Do you like words? Do you find that when you read a phrase that’s well-written, you stop and savour it? Let it roll around in your mind the way you roll a fine chocolate around in your mouth until it melts.
Do you file away particular expressions that you love to be brought out and displayed the way you would proudly flash a boutinaire or a necklace? I meditate while being guided by the audio recordings of Jon Kabat-Zinn, and, man, does he have a way with words! I have to come back to being mindful so I don’t get transported right out of the room.
Do you occasionally hear a tired expression, like skyscraper, for instance, and think: ‘Wow! Yes, that building is touching the clouds. I get it!” Suddenly the word is refreshed in your mind.

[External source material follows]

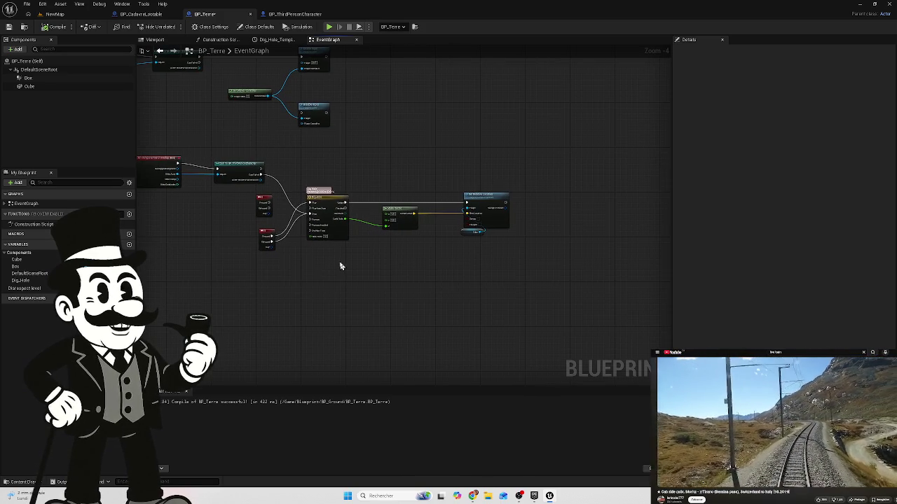
left_click_drag(487, 278, 428, 281)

I wrote to a yoga student today and used the expression, ‘grist for the mill’, to describe the opportunity that’s available to her in dealing with an injury she has at the moment. I’ve been through quite a few ‘milling’ experiences in my life, so hopefully I wasn’t being arrogant with my advice.
Then, I got curious. What does ‘grist for the mill’ really mean? My source says grist is the grain that gets ground up to make flour, or the malt that has to get crushed to make mash. It’s not an easy process, grinding and crushing.
It’s also not easy to see the opportunities available in working with an injury that needs rehabilitating, or with a medical condition to exact a healing, or mining the process of ageing to discover any benefits.
Not easy, but useful. And possibly, enlightening and transformative. It’s really what yoga is fundamentally about: taking what’s there and experiencing it, and then possibly discovering that what’s there might be something better than you could have imagined.